Dutch PM: Social curbs through holidays due to rising infections

Dutch Prime Minister Mark Rutte and newly appointed Health Minister Hugo De Jonge hold a joint news conference in the Hague

AMSTERDAM (Reuters) – Social curbs in the Netherlands will be extended through the end-of-year holidays due to stubbornly high COVID-19 infection rates, Dutch Prime Minister Mark Rutte said on Tuesday.

Rutte made the announcement after figures showed that infection rates on a weekly basis rose for the first time since October.

“It’s really not going well – not with the infection rate and not at the hospitals,” Rutte said in a live TV broadcast. “I don’t exclude that I will be back here before Christmas to announce further (lockdown) measures.”

The Netherlands has been in what the government calls a “partial lockdown” since Oct. 13, under which people are advised to work from home and non-essential travel and public gatherings are banned.

Rutte had hoped an improvement in infections would enable an easing of restrictions during Christmas and New Year’s Eve celebrations.

But the government decided on Tuesday to extend a limit of three adult visitors per household by one month until Jan. 15, while restaurants and bars will remain closed.

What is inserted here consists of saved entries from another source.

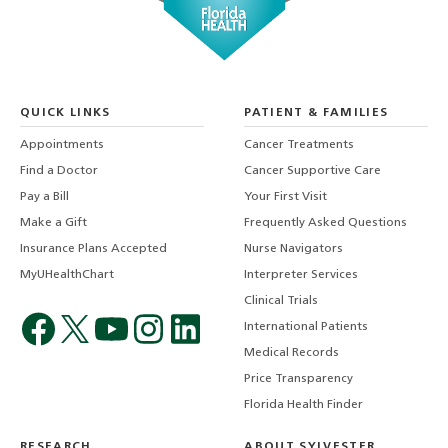
QUICK LINKS
PATIENT & FAMILIES
Appointments
Cancer Treatments
Find a Doctor
Cancer Supportive Care
Pay a Bill
Your First Visit
Make a Gift
Frequently Asked Questions
Insurance Plans Accepted
Nurse Navigators
MyUHealthChart
Interpreter Services
Clinical Trials
International Patients
Medical Records
Price Transparency
Florida Health Finder
RESEARCH
ABOUT SYLVESTER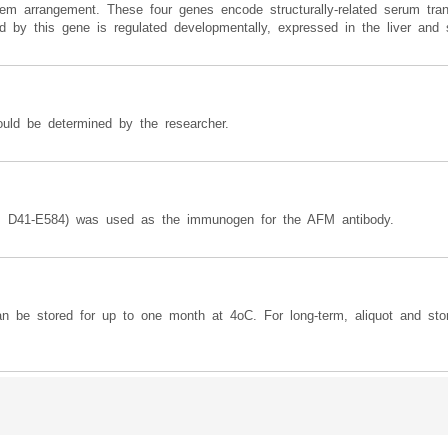
em arrangement. These four genes encode structurally-related serum tran
ded by this gene is regulated developmentally, expressed in the liver and 
ould be determined by the researcher.
s D41-E584) was used as the immunogen for the AFM antibody.
can be stored for up to one month at 4oC. For long-term, aliquot and sto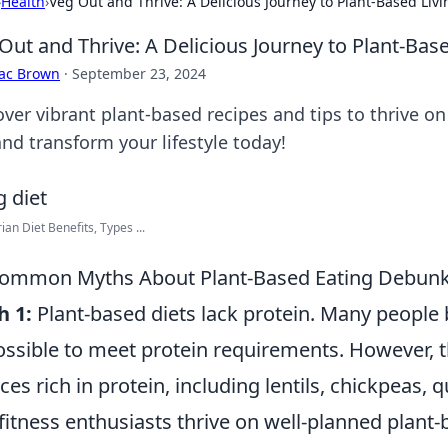
›
Health
›
Veg Out and Thrive: A Delicious Journey to Plant-Based Livi
Out and Thrive: A Delicious Journey to Plant-Base
aac Brown
·
September 23, 2024
ver vibrant plant-based recipes and tips to thrive on
and transform your lifestyle today!
ian Diet Benefits, Types ...
Common Myths About Plant-Based Eating Debun
h 1:
Plant-based diets lack protein. Many people b
ssible to meet protein requirements. However, 
ces rich in protein, including lentils, chickpeas, q
fitness enthusiasts thrive on well-planned plant-b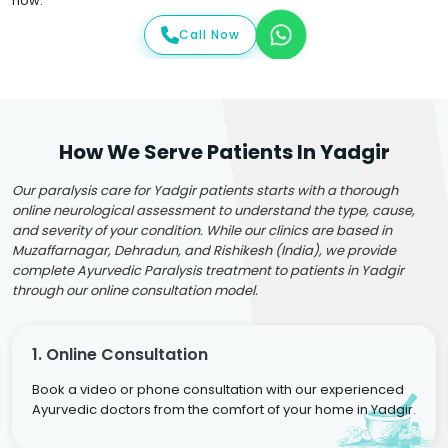
now.
Call Now
How We Serve Patients In Yadgir
Our paralysis care for Yadgir patients starts with a thorough
online neurological assessment to understand the type, cause,
and severity of your condition. While our clinics are based in
Muzaffarnagar, Dehradun, and Rishikesh (India), we provide
complete Ayurvedic Paralysis treatment to patients in Yadgir
through our online consultation model.
1. Online Consultation
Book a video or phone consultation with our experienced
Ayurvedic doctors from the comfort of your home in Yadgir.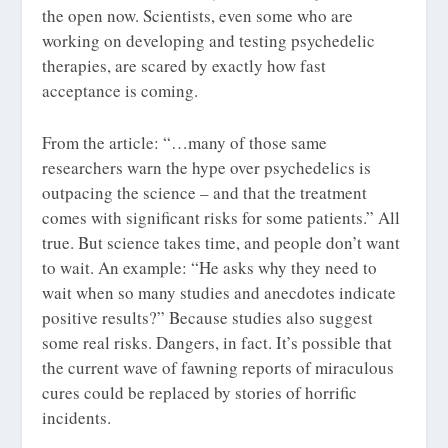
the open now. Scientists, even some who are
working on developing and testing psychedelic
therapies, are scared by exactly how fast
acceptance is coming.
From the article: “…many of those same
researchers warn the hype over psychedelics is
outpacing the science – and that the treatment
comes with significant risks for some patients.” All
true. But science takes time, and people don’t want
to wait. An example: “He asks why they need to
wait when so many studies and anecdotes indicate
positive results?” Because studies also suggest
some real risks. Dangers, in fact. It’s possible that
the current wave of fawning reports of miraculous
cures could be replaced by stories of horrific
incidents.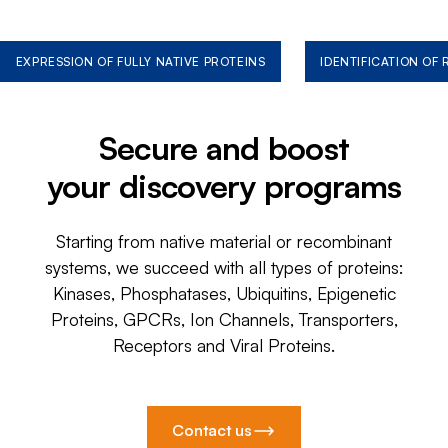
EXPRESSION OF FULLY NATIVE PROTEINS
IDENTIFICATION OF
Secure and boost
your discovery programs
Starting from native material or recombinant
systems, we succeed with all types of proteins:
Kinases, Phosphatases, Ubiquitins, Epigenetic
Proteins, GPCRs, Ion Channels, Transporters,
Receptors and Viral Proteins.
Contact us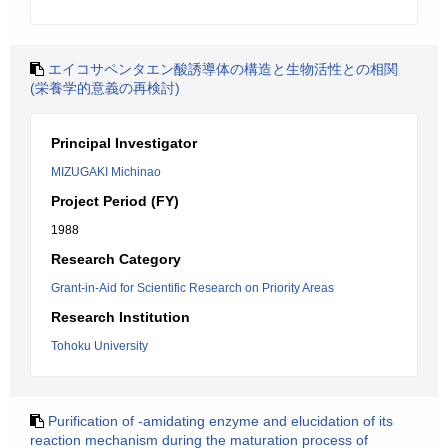
エイコサペンタエン酸誘導体の構造と生物活性との相関
(栄養学的意義の再検討)
Principal Investigator
MIZUGAKI Michinao
Project Period (FY)
1988
Research Category
Grant-in-Aid for Scientific Research on Priority Areas
Research Institution
Tohoku University
Purification of -amidating enzyme and elucidation of its
reaction mechanism during the maturation process of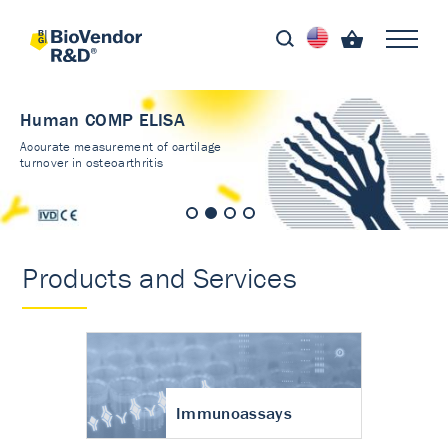
Human COMP ELISA
Accurate measurement of cartilage
turnover in osteoarthritis
Products and Services
Immunoassays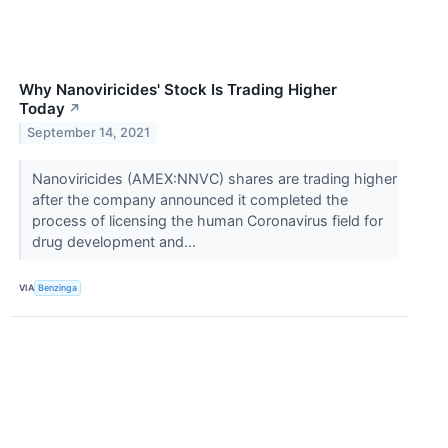
Why Nanoviricides' Stock Is Trading Higher
Today
↗
September 14, 2021
Nanoviricides (AMEX:NNVC) shares are trading higher
after the company announced it completed the
process of licensing the human Coronavirus field for
drug development and...
VIA
Benzinga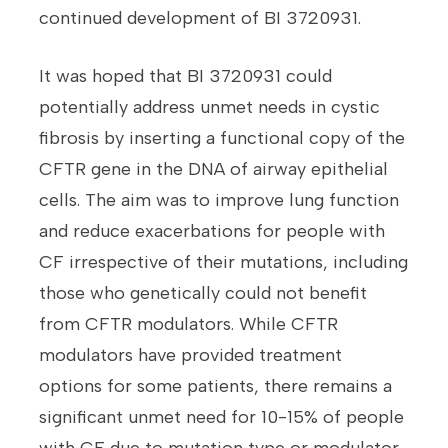
continued development of BI 3720931.
It was hoped that BI 3720931 could
potentially address unmet needs in cystic
fibrosis by inserting a functional copy of the
CFTR gene in the DNA of airway epithelial
cells. The aim was to improve lung function
and reduce exacerbations for people with
CF irrespective of their mutations, including
those who genetically could not benefit
from CFTR modulators. While CFTR
modulators have provided treatment
options for some patients, there remains a
significant unmet need for 10-15% of people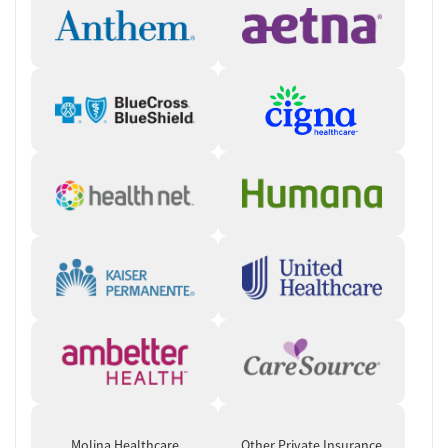
accessible way. In certain states, clients can connect to care via
Crossroads’ Instant Intake program, which provides same-day virtual
appointments to begin the intake process right away. During the
initial call, the care team will verify client information, evaluate the
client and, if appropriate, send a prescription to their preferred
pharmacy for pickup. The care team will follow up within seven days
and answer questions so clients can start treatment quickly.
“Our model is designed to be flexible, low-barrier, and centered on
helping patients succeed.” — Crossroads Chief Medical Officer, Dr. James
Stephen
Help with Practical Needs
Assistance is provided to people who are facing unstable housing
situations or employment challenges. Care coordinators partner with
community services to connect clients to needed resources. People
can also be directed to information for finding free or reduced-cost
food, housing assistance, employment services, or other community
support programs.
Molina Healthcare
Other Private Insurance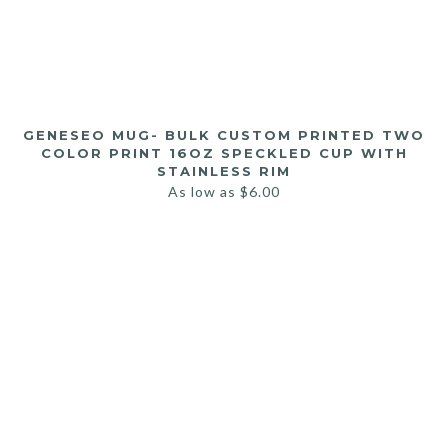
GENESEO MUG- BULK CUSTOM PRINTED TWO
COLOR PRINT 16OZ SPECKLED CUP WITH
STAINLESS RIM
As low as
$
6.00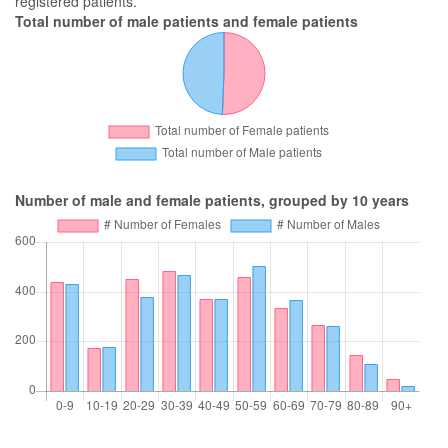
registered patients.
Total number of male patients and female patients
Number of male and female patients, grouped by 10 years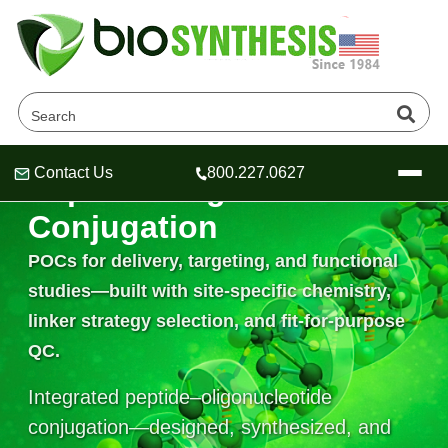
Contact Us
800.227.0627
Peptide–Oligonucleotide
Header
Header
Header
Conjugation
POCs for delivery, targeting, and functional
studies—built with site-specific chemistry,
Company
linker strategy selection, and fit-for-purpose
Oligonucleotide Services
QC.
Educational Resources
Integrated peptide–oligonucleotide
OligoTech at BSI
Peptides Services
About Us
Online Quotes & Order
Educational Resources
conjugation—designed, synthesized, and
Speciality Oligonucleotide Synthesis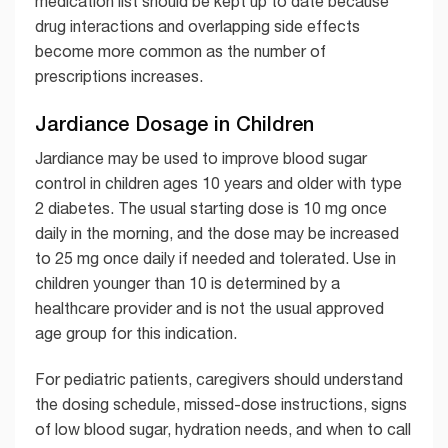
medication list should be kept up to date because
drug interactions and overlapping side effects
become more common as the number of
prescriptions increases.
Jardiance Dosage in Children
Jardiance may be used to improve blood sugar
control in children ages 10 years and older with type
2 diabetes. The usual starting dose is 10 mg once
daily in the morning, and the dose may be increased
to 25 mg once daily if needed and tolerated. Use in
children younger than 10 is determined by a
healthcare provider and is not the usual approved
age group for this indication.
For pediatric patients, caregivers should understand
the dosing schedule, missed-dose instructions, signs
of low blood sugar, hydration needs, and when to call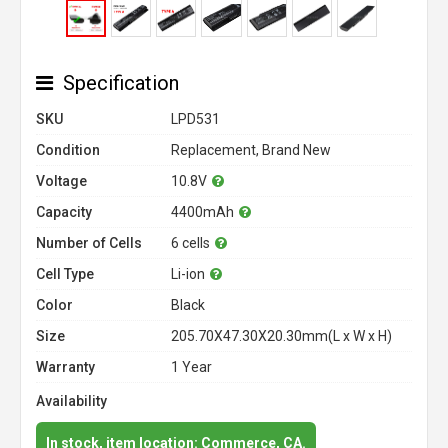
Specification
SKU
LPD531
Condition
Replacement, Brand New
Voltage
10.8V
Capacity
4400mAh
Number of Cells
6 cells
Cell Type
Li-ion
Color
Black
Size
205.70X47.30X20.30mm(L x W x H)
Warranty
1 Year
Availability
In stock, item location: Commerce, CA.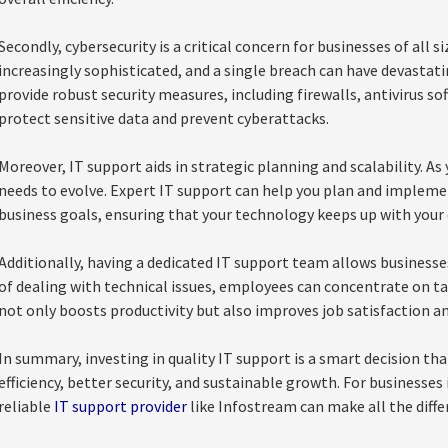
Secondly, cybersecurity is a critical concern for businesses of all 
increasingly sophisticated, and a single breach can have devastat
provide robust security measures, including firewalls, antivirus s
protect sensitive data and prevent cyberattacks.
Moreover, IT support aids in strategic planning and scalability. As
needs to evolve. Expert IT support can help you plan and implemen
business goals, ensuring that your technology keeps up with your
Additionally, having a dedicated IT support team allows businesses 
of dealing with technical issues, employees can concentrate on ta
not only boosts productivity but also improves job satisfaction a
In summary, investing in quality IT support is a smart decision th
efficiency, better security, and sustainable growth. For businesse
reliable
IT support provider
like Infostream can make all the diffe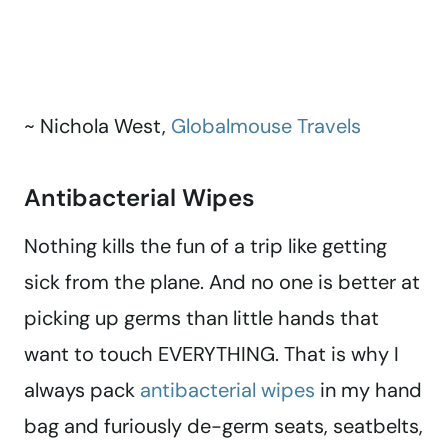
~ Nichola West,
Globalmouse Travels
Antibacterial Wipes
Nothing kills the fun of a trip like getting
sick from the plane. And no one is better at
picking up germs than little hands that
want to touch EVERYTHING. That is why I
always pack
antibacterial wipes
in my hand
bag and furiously de-germ seats, seatbelts,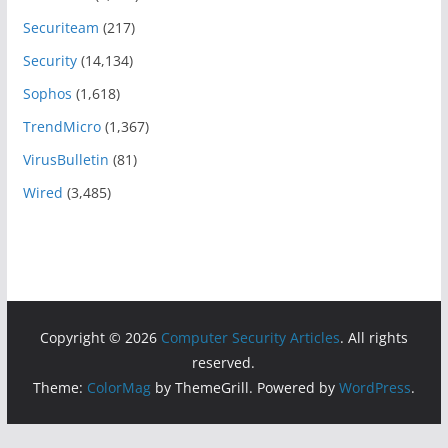
Securiteam
(217)
Security
(14,134)
Sophos
(1,618)
TrendMicro
(1,367)
VirusBulletin
(81)
Wired
(3,485)
Copyright © 2026
Computer Security Articles
. All rights
reserved.
Theme:
ColorMag
by ThemeGrill. Powered by
WordPress
.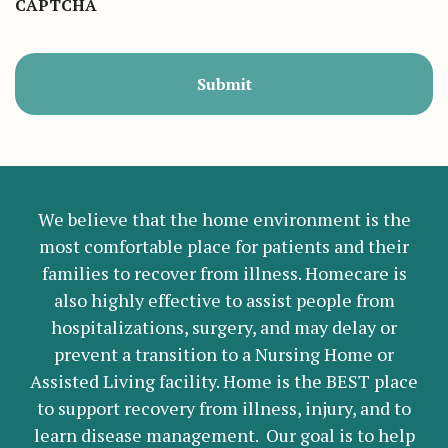
CAPTCHA
We believe that the home environment is the
most comfortable place for patients and their
families to recover from illness. Homecare is
also highly effective to assist people from
hospitalizations, surgery, and may delay or
prevent a transition to a Nursing Home or
Assisted Living facility. Home is the BEST place
to support recovery from illness, injury, and to
learn disease management. Our goal is to help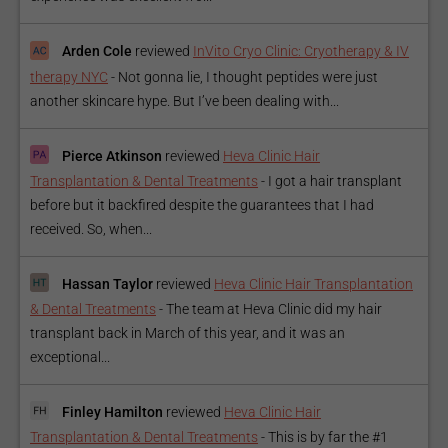
Arden Cole
reviewed
InVito Cryo Clinic: Cryotherapy & IV
therapy NYC
-
Not gonna lie, I thought peptides were just
another skincare hype. But I’ve been dealing with...
Pierce Atkinson
reviewed
Heva Clinic Hair
Transplantation & Dental Treatments
-
I got a hair transplant
before but it backfired despite the guarantees that I had
received. So, when...
Hassan Taylor
reviewed
Heva Clinic Hair Transplantation
& Dental Treatments
-
The team at Heva Clinic did my hair
transplant back in March of this year, and it was an
exceptional...
Finley Hamilton
reviewed
Heva Clinic Hair
Transplantation & Dental Treatments
-
This is by far the #1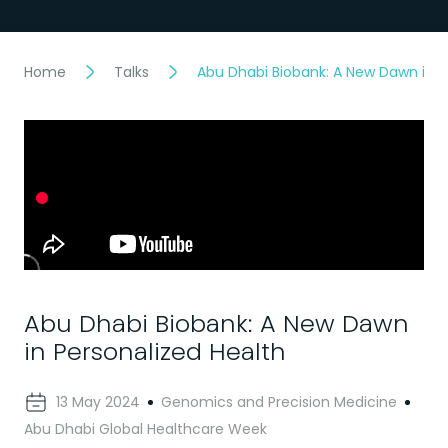
Home
Talks
Abu Dhabi Biobank: A New Dawn in P
Abu Dhabi Biobank: A New Dawn
in Personalized Health
13 May 2024
Genomics and Precision Medicine
Abu Dhabi Global Healthcare Week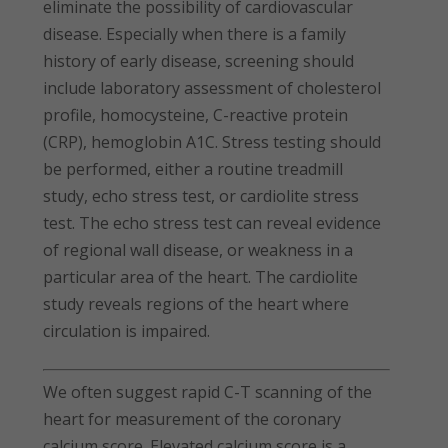
eliminate the possibility of cardiovascular
disease. Especially when there is a family
history of early disease, screening should
include laboratory assessment of cholesterol
profile, homocysteine, C-reactive protein
(CRP), hemoglobin A1C. Stress testing should
be performed, either a routine treadmill
study, echo stress test, or cardiolite stress
test. The echo stress test can reveal evidence
of regional wall disease, or weakness in a
particular area of the heart. The cardiolite
study reveals regions of the heart where
circulation is impaired.
We often suggest rapid C-T scanning of the
heart for measurement of the coronary
calcium score. Elevated calcium score is a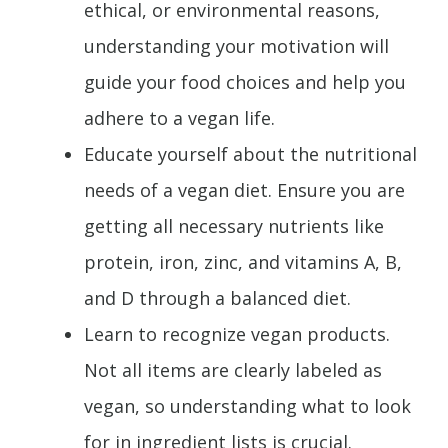
ethical, or environmental reasons,
understanding your motivation will
guide your food choices and help you
adhere to a vegan life.
Educate yourself about the nutritional
needs of a vegan diet. Ensure you are
getting all necessary nutrients like
protein, iron, zinc, and vitamins A, B,
and D through a balanced diet.
Learn to recognize vegan products.
Not all items are clearly labeled as
vegan, so understanding what to look
for in ingredient lists is crucial.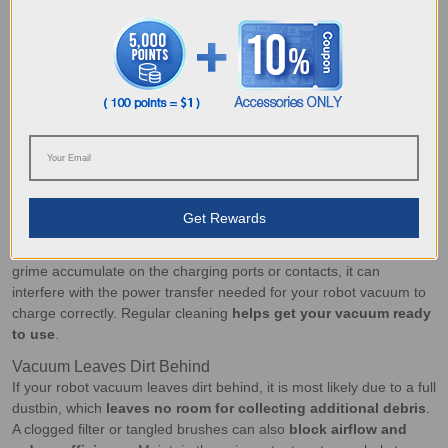
blockages. If your model has a filter, clean or replace it as
recommended. Proper upkeep also
prevents bad smells
caused
by bacteria and mildew.
How to Fix Robot Vacuum Issues Caused
by Lack of Cleaning
If your
robot vacuum keeps stopping unexpectedly
, it may be due
to a lack of cleaning disrupting its performance, in which case,
simple maintenance can quickly resolve the issue.
Vacuum isn’t Charging Properly
Get Rewards
A robot vacuum
exhausts battery life faster than you might think
,
particularly when cleaning in deep cleaning mode. When dirt and
grime accumulate on the charging ports or contacts, it can
interfere with the power transfer needed for your robot vacuum to
charge correctly. Regular cleaning
helps get your vacuum ready
to use
.
Vacuum Leaves Dirt Behind
If your robot vacuum leaves dirt behind, it is most likely due to a full
dustbin, which
leaves no room for collecting additional debris
.
A clogged filter or tangled brushes can also
block airflow and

There were 43,103 new infections registered in the week ended Dec. 8, the National Institute for Health RIVM said in its weekly update, up 27% from 33,949 in the week before.

The Netherlands has recorded more than 500,000 COVID-19 infections and nearly 10,000 deaths.

The RIVM called the weekly increase in new cases “worrying” and noted that hospitalizations had also increased to 1,229 from 1,007 the week before.

Rutte’s government, which rejected World Health Organization advice from June to recommend using non-medical masks in public places, reversed course in November. Wearing masks became mandatory in public buildings on Dec. 1.